Bezahlter Urlaub für alle
Diese Maßnahmen sollen nun auch auf andere Regionen ausgedehnt werden. Doch nicht nur Senioren bekommen Zuckerbrot. Wladimir Putin spendiert allen seinen Untergebenen eine Woche bezahlten Urlaub. Die Woche vom 30. März bis zum 3. April sei arbeitsfrei, verkündete der Kreml-Chef in einer Ansprache an die Nation. Die Löhne und Gehälter fließen trotz der Arbeitsniederlegung weiter. Familien sollen mit Sonderzahlungen unterstützt werden. Kleine und mittelständische Unternehmen bekommen ebenfalls Hilfe zugesichert.

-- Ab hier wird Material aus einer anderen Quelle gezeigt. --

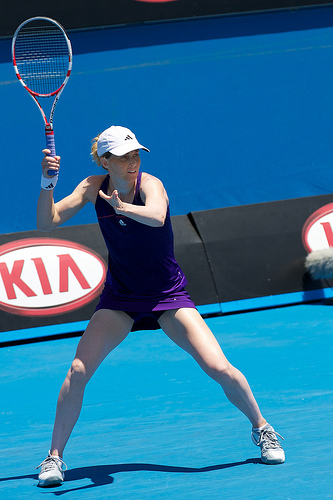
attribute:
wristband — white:
[37, 160, 66, 193]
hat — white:
[90, 115, 140, 156]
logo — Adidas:
[124, 135, 134, 142]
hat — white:
[92, 122, 152, 159]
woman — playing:
[36, 124, 284, 486]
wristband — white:
[39, 173, 60, 191]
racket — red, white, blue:
[10, 16, 73, 172]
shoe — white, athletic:
[252, 423, 285, 462]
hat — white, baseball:
[96, 127, 149, 155]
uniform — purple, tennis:
[93, 171, 198, 324]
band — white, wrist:
[38, 171, 60, 193]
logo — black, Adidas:
[44, 182, 55, 189]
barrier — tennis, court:
[2, 190, 328, 328]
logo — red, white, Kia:
[1, 237, 108, 320]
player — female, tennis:
[35, 127, 301, 490]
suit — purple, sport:
[84, 176, 197, 325]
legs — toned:
[61, 292, 288, 440]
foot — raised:
[223, 414, 299, 475]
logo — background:
[10, 222, 171, 302]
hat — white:
[79, 127, 187, 173]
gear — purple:
[79, 181, 212, 295]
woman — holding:
[15, 107, 237, 410]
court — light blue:
[35, 339, 329, 483]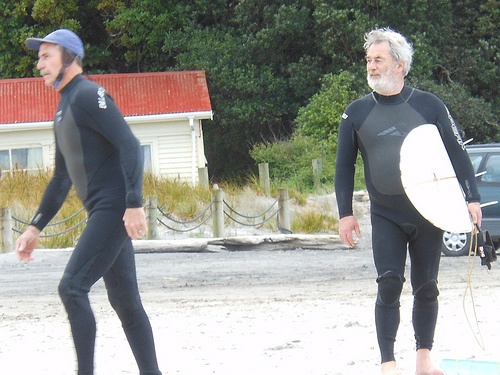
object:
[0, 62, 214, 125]
roof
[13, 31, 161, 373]
man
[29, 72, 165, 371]
swim suit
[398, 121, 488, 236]
surf board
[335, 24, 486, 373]
man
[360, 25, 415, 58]
hair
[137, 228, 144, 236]
ring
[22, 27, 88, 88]
hat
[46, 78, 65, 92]
chin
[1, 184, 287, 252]
fence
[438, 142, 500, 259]
vehicle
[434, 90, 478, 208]
arm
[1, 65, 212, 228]
house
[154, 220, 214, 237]
links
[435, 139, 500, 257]
car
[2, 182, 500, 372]
beach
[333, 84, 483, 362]
wet suit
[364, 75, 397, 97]
beard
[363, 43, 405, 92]
face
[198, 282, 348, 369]
sand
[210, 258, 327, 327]
ground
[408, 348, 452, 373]
feet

Die Maßnahmen des Kremls reihen sich in die auch der westlichen Länder. Auch in Deutschland schürte die Regierung ein milliardenschweres Hilfspaket für die Wirtschaft. Zunehmend verbreitet sich in Europa die Überlegung, Risikogruppen nach dem Ende der Ausgangssperren weiter zu isolieren. Dies forderte etwa auch der Präsident der Bundesärztekammer Klaus Reinhardt.
Doch ganz uneigennützig handelt Putin nicht. Zwar hat er die für den 22. April geplante Volksabstimmung über die größte Verfassungsänderung in der Geschichte des Landes auf unbestimmte Zeit verschoben. Doch spätestens, wenn die Corona-Pandemie wieder eingedämmt sein wird, werden die Russen zu den Wahlurnen schreiten und darüber entscheiden, ob Putin bis ins Jahr 2036 im Amt verbleiben kann. Ein paar unter das Volk verteilte Tausend Rubel helfen dem Erfolg Putins sicherlich mehr auf die Sprünge als drastische Strafen.